2. Embedding Small Icons in CSS

/* CSS background-image with Base64 SVG icon */
.icon-checkmark {
  background-image: url("data:image/svg+xml;base64,PHN2ZyB4bWxucz0i...");
  background-repeat: no-repeat;
  background-size: 16px 16px;
  width: 16px;
  height: 16px;
}

3. Sending Images via API

REST APIs that don't support multipart file uploads can accept Base64-encoded images in JSON:

# POST /api/profile with JSON body
import base64
import requests

with open("avatar.jpg", "rb") as f:
    image_data = base64.b64encode(f.read()).decode("utf-8")

response = requests.post(
    "https://api.example.com/profile",
    json={
        "username": "alice",
        "avatar": f"data:image/jpeg;base64,{image_data}"
    }
)

When NOT to Use Base64 Images

  • Large images — Base64 increases file size by ~33%. Images over 5KB are better served from a CDN with caching headers.
  • Frequently changing images — Embedded images can't be independently cached. User avatars and product photos change often — use URLs instead.
  • Images reused across pages — A shared logo embedded as Base64 in every page means the browser can never cache it across pages.
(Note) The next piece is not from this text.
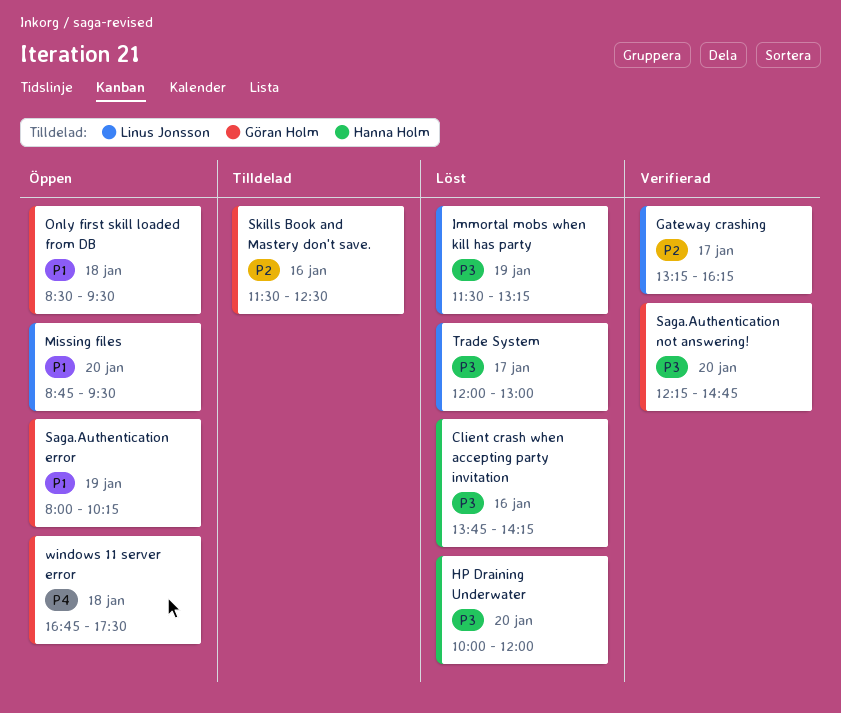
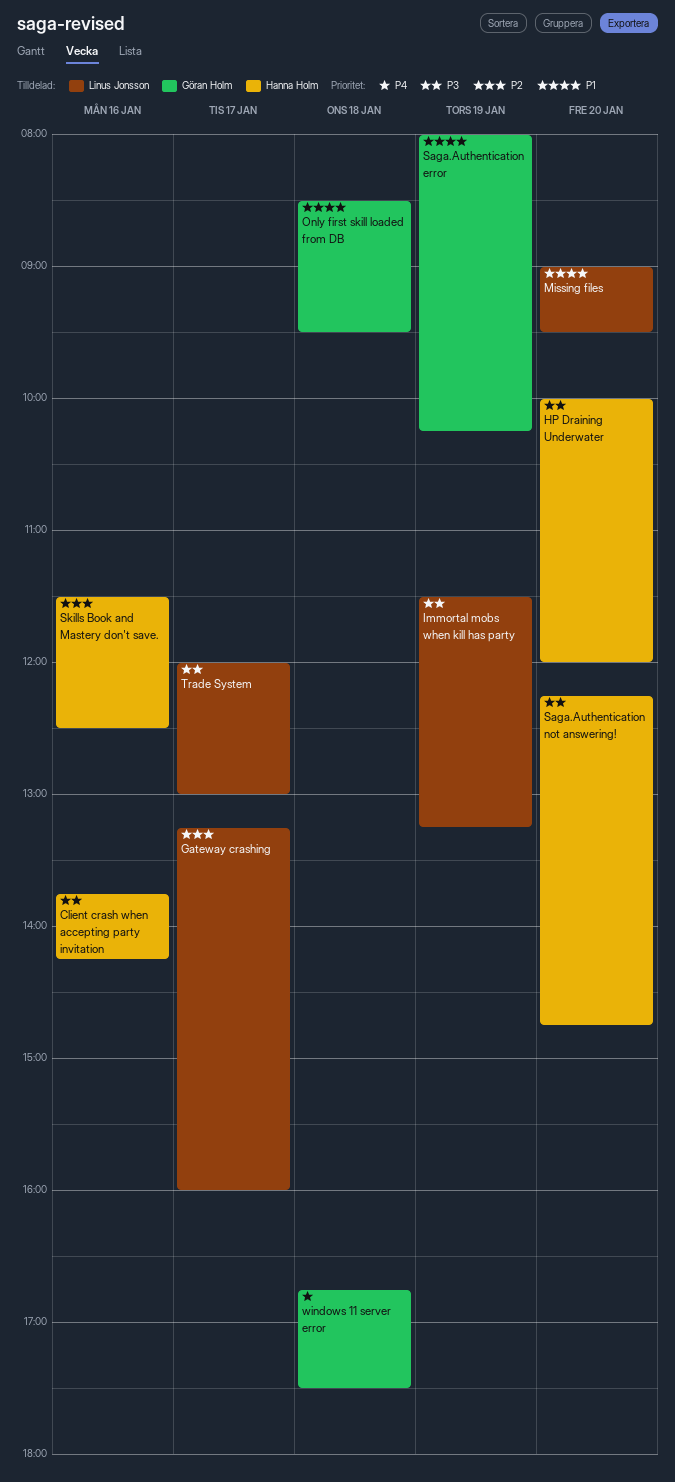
Gateway crashing, ends: 16:15 -> 16:00
Missing files, begins: 08:45 -> 09:00
Saga.Authentication not answering!, owner: Göran Holm -> Hanna Holm
Skills Book and Mastery don't save., owner: Göran Holm -> Hanna Holm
One external URL serves all pages.

Common Mistakes to Avoid

  • Embedding large images — Keep Base64 images under 5KB. Use a CDN for larger images.
  • Forgetting the data URI prefix — The full format is data:[mediatype];base64,[data]. Missing the prefix causes the browser to interpret it as a URL.
  • Using the wrong MIME type — Use data:image/png for PNG, data:image/jpeg for JPG, data:image/svg+xml for SVG. Wrong MIME types cause display errors.
  • Storing Base64 in databases — Store image files in object storage (S3, Cloudflare R2) and store the URL in the database instead.